35 P.S. § 6021.1304.

Section 6021.1304 clearly establishes violations of the STSPA as public nuisances thereby prescribing the standard of conduct through a legislative enactment. We find that *479 because private actions are authorized under the act, the STSPA contemplated the protection of the individual, as well as the public at large. The statute declares that storage tank releases are a threat to public health and safety. 35 P.S. § 6021.102(b). In addition to permitting the Commonwealth to commence suit to abate the public nuisance created by a violation, the legislature recognized the need to protect individuals harmed by the releases and, therefore, provided for their private actions.[4]

Because the STSPA differs from the CSL and SWMA, as we have discussed previously, cases interpreting those other acts are not binding on our determination. The legislature clearly intended to treat storage tank releases in a different manner than the harms caused by these other acts. We find that Restatement (Second) of Torts § 286 applies in these circumstances, and, therefore, find that a violation of the STSPA can serve as evidence in a claim of negligence per se.

Because we find that the trial court erred in granting the partial summary judgments, by striking the eighth cause of action in Appellants' complaint, we reverse and remand to the trial court for further proceedings consistent with this opinion.

Reversed and remanded. Jurisdiction relinquished.

NOTES

[1] 1989, July 6, P.L. 169, No. 32, § 101, effective in 30 days.

[2] We note that Pa.R.A.P. 341, 42 Pa.C.S. was amended effective July 6, 1992. This amendment redefined the meaning of a final appealable order. Our present action was commenced prior to the effective date of this amendment and is therefore not governed by it.

[3] We note that Appellees and the trial court rely on judicial interpretation of the Clean Streams Law (CSL), 35 P.S. § 691.1 et seq., in support of their position that a private cause of action does not exist under the STSPA.

We find that reliance on another statute is only warranted when the plain language of the statute in question is ambiguous. Because we find that the STSPA clearly provides for a private cause of action, and is therefore not ambiguous, it was improper for the court to look to another statute in ascertaining the legislature's intent.

Even were we to find that the language of the STSPA was ambiguous, the use of the CSL would yield the same result.

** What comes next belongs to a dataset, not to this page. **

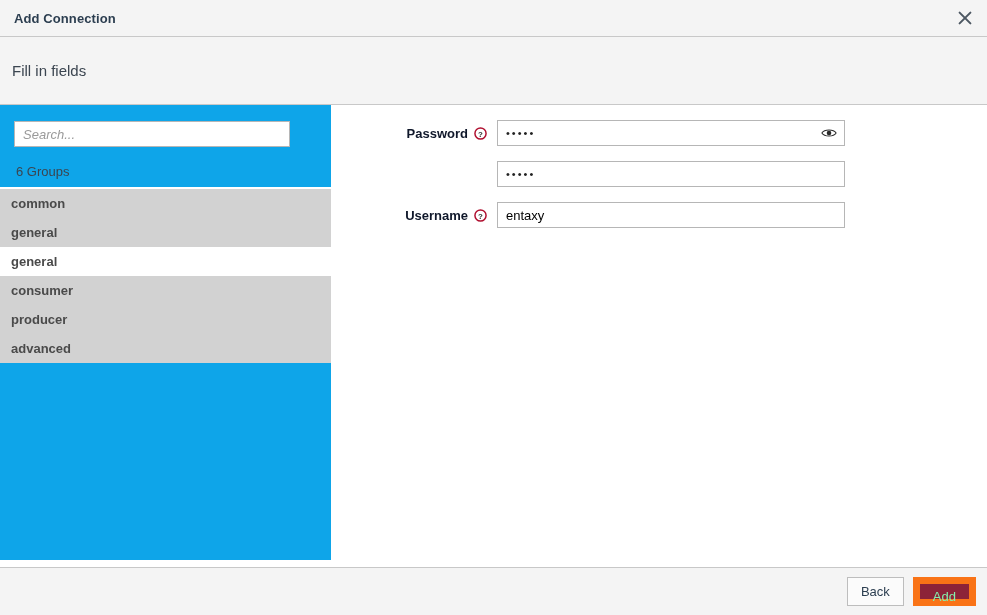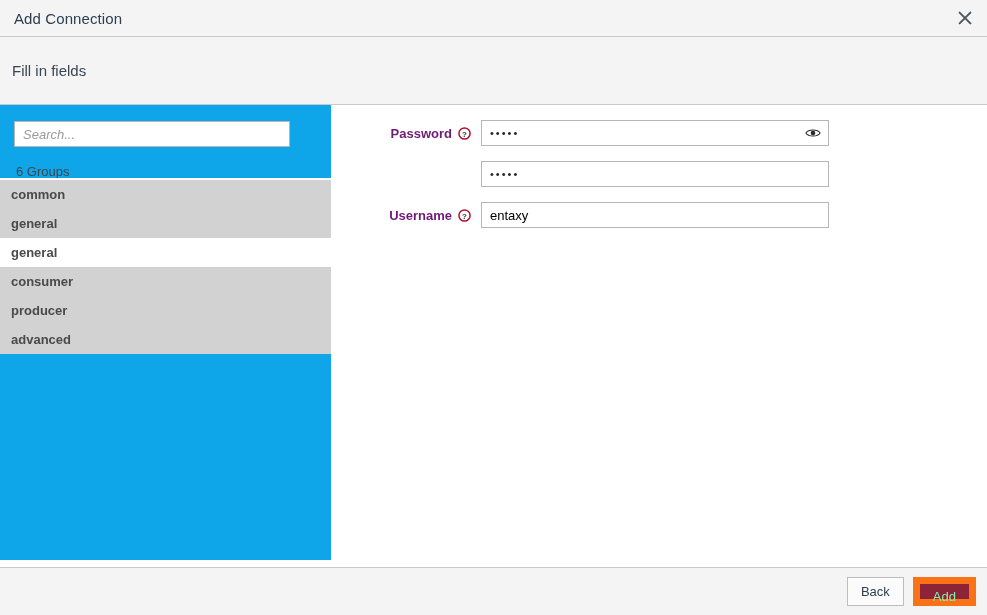"Add Connection" .titlebar-title { font-size: 15px -> 13px; font-weight: normal -> bold }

The trial court considered the CSL to contain very similar language to the STSPA, and Appellees point to the following language:

(c) Except as provided in subsection (e), any person having an interest which is or may be adversely affected may commence a civil action on his own behalf to compel compliance with this act or any rule, regulation, order or permit issued pursuant to this act against the department where there is alleged a failure of the department to perform any act which is not discretionary with the department or against any other person alleged to be in violation of any provision of this act or any rule, regulation, order or permit issued pursuant to this act.

35 P.S. § 691.601(c) (emphasis added). Clearly, the language quoted above differs from the language of the STSPA because it provides for a private action against DER, but does not mention an action against the alleged violator(s). We find, therefore, the CSL to be clearly distinguishable from our present case and would not find that it controls our case even had we found the STSPA language to be ambiguous.

[4] The trial court based its decision on this issue primarily on its earlier finding that the STSPA did not provide a private cause of action. As we have stated previously, this was error. Therefore, the trial court's analysis of this fourth issue is flawed because it is based on an improper premise.